The Impact of the NSA Revelations on Cloud Computing
The NSA’s Point of View on Its Spying
The United States government is using the argument that data on third party systems – in this case, the cloud – makes the information public. The federal government says that data in the cloud is not private, and this gives it the right to monitor email traffic, track phone calls, record location data embedded in pictures and save every social media post we generate.
The United States government states that this spying on all citizens will prevent terrorist attacks. The government refuses to spy on mosques for fear of "profiling" and accusations of racism, so it spies on everyone instead.
The irony is that NSA's spying on its citizens, capturing emails, text messages and forum postings, did nothing to prevent massive breaches like the Office of Personnel Management data breach. The OPM data breach by China gave them the entire personnel files of several million former and current federal workers, including private industry defense contractors, everything from performance reviews to SF86 forms that list everything that could be used to blackmail an employee.
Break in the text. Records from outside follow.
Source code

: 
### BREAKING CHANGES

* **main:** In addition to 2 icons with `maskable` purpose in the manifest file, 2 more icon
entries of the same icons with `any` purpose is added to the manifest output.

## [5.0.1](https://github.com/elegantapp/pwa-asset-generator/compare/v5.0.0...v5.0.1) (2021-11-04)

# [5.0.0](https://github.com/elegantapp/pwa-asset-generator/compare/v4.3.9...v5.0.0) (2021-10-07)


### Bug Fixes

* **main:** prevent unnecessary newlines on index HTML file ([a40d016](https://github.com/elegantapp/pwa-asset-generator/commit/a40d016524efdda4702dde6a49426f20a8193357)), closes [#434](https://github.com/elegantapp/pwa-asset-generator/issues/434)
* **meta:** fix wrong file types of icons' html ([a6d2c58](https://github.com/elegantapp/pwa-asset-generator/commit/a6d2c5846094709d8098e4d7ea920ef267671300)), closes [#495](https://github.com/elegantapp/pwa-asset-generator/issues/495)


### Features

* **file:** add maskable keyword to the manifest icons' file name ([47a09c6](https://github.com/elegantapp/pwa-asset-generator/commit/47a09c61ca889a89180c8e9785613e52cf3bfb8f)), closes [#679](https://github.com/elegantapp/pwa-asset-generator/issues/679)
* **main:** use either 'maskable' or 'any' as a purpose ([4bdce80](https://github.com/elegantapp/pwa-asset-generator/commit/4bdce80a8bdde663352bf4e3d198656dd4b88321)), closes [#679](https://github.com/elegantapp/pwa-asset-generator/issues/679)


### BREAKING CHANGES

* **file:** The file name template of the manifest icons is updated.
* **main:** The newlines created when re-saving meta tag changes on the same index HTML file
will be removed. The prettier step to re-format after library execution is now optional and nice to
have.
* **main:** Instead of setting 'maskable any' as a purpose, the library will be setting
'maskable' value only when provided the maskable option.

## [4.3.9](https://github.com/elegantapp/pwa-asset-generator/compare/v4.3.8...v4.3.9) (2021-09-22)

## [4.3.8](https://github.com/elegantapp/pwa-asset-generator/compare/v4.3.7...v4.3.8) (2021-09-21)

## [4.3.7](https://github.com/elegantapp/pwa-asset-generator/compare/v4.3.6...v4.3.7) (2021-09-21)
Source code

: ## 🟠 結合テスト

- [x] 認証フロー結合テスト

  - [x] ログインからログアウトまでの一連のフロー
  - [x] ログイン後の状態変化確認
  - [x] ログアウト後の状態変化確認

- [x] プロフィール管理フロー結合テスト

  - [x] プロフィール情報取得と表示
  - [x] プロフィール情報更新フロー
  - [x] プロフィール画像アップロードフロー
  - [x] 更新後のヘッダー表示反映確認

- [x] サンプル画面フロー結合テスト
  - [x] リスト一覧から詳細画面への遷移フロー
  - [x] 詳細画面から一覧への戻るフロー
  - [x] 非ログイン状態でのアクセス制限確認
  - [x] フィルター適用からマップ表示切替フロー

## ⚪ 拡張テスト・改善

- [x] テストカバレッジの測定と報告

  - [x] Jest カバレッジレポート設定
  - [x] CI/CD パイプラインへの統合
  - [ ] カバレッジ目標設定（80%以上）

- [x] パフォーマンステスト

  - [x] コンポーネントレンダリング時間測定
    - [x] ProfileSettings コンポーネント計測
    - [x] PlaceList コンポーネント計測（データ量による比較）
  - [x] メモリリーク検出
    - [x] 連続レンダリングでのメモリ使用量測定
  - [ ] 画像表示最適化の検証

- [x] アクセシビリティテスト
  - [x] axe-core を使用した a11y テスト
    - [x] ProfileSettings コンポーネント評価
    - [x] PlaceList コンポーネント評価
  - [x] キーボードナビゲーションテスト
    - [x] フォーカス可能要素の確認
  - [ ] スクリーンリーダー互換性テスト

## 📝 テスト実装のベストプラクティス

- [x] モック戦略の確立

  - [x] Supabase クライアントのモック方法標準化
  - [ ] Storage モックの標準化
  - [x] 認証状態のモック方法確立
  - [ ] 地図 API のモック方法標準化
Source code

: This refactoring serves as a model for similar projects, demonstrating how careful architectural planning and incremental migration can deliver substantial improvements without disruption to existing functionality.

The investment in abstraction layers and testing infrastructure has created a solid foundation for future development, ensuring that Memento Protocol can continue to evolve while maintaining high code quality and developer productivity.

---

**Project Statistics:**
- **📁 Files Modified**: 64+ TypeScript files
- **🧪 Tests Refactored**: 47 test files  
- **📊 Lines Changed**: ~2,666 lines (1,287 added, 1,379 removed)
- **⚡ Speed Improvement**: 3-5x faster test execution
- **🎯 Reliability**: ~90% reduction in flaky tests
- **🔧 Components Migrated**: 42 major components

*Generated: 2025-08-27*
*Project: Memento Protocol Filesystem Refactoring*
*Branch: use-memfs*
All of the spying, too, was proven for naught when they couldn't stop the San Bernadino shooters, Boston Marathon bombers or NYC and NJ 2016 bombers.
A Cloud Computing Firm’s Point of View
Microsoft’s former Chief Software Architect, Ray Ozzie, described this as the 3rd party doctrines being leveraged to gut the Fourth Amendment to the Constitution. He’s not alone in the fear that this destroys any privacy people have when using cloud computing, when the government believes it can access data on the cloud at any time.
Cloud services rely on trust; customers won’t use their cloud storage if it could be perused by curious administrators or used against them in a tax audit. Customers won’t use software as a service if their financial files aren’t secure against theft; if the federal government has copies of their data, it is more secure on the person’s hard-drive. Loss of trust equals lost profits for cloud computing firms.
Cloud computing firms and computer hardware manufacturers were right to fear the impact on their industries. Cisco reported double digit declines in sales to China after Edward Snowden's revelations. European firms are seeking European IT service providers to avoid NSA spying, regardless of their quality compared to giants like Amazon or Microsoft.
The Impact of NSA’s Spying on the Cloud Computing Industry
Cloud computing services may have no privacy at all, with the NSA’s mega-data farm in Utah said to be storing all social media content for analysis when required. If anything that leaves your computer and travels on through an ISP or to a cloud server is considered “public”, then anyone who wants privacy will want the data to remain on their computer.
Even encryption is no protection, since leaks by Edward Snowden reveal that the federal government gives extra scrutiny to encrypted files and efforts to prevent snooping. The revelations that the NSA literally recording all metadata - and possibly all content – will slow the growth of the cloud computing infrastructure in the United States.
The cloud services industry is dominated by United States firms like Microsoft, VMware, Amazon and Citrix. The NSA is monitoring all data travelling on US networks, even if the source or customer is overseas. The European Union is already voicing concerns that using US cloud services will result in the federal government having access to all of the information. Once the federal government has this data, it could be leaked to U.S. contractors like Boeing to help them win bids against French Airbus, sold to well connected firms or stolen by hackers from a government that accidentally posts Social Security Numbers online.
This suggests that any foreign firm that wants to keep its trade secrets a secret cannot use an American cloud services firm. The monitoring of all U.S. internet traffic also prevents Americans from using foreign cloud computing firms, since data sent to and from those providers would also be recorded. However, EU based cloud computing firms will receive a significant boost as customers outside of the U.S. flock to EU cloud services providers – if they can demonstrate that they, too, were not spying on customers.
French cloud computing won’t benefit from a shift to EU firms, since France has apparently had its own version of the PRISM program. The UK reportedly tapped into the same fiber optic network the U.S. did. Or we may see a rise in cloud computing providers in other nations that will prosper simply because they promise to protect data from both hackers and governments. But Huwei expects to see a massive boost in sales as Chinese and other Asian companies buy their products instead of potential compromised hardware from Cisco. And anyone in Asia who can come up with a half-as-good alternative to Microsoft or Amazon's cloud services will see equal demand.
Long Term Effects of NSA’s Spying Will Have on the Cloud Computing Industry
It was revealed in July, 2013 that the government was also monitoring all traffic on fiber optic cables. These cables carry about 99% of the world’s internet and phone traffic. Now that this is none, privacy and security minded firms will switch to other communication methods like satellite connections, wireless satellite connections or a courier carrying a case of thumb drives between corporate locations.
Cloud computing may remain popular for academics, open source groups and individuals that don't care about privacy, but the profits to be made will be much smaller than they appeared before the NSA revelations. Businesses will also slow their adoption of cloud computing, keeping private data private on their corporate networks instead of moving everything to the cloud.
We will also see businesses reverting to old fashioned communication methods. The Kremlin has reportedly switched back to typewriters to prevent monitoring of digital communications. The government may log all letters by their date and sender, but it is not reading the contents, so sending documents via overnight mail is more private than an encrypted email.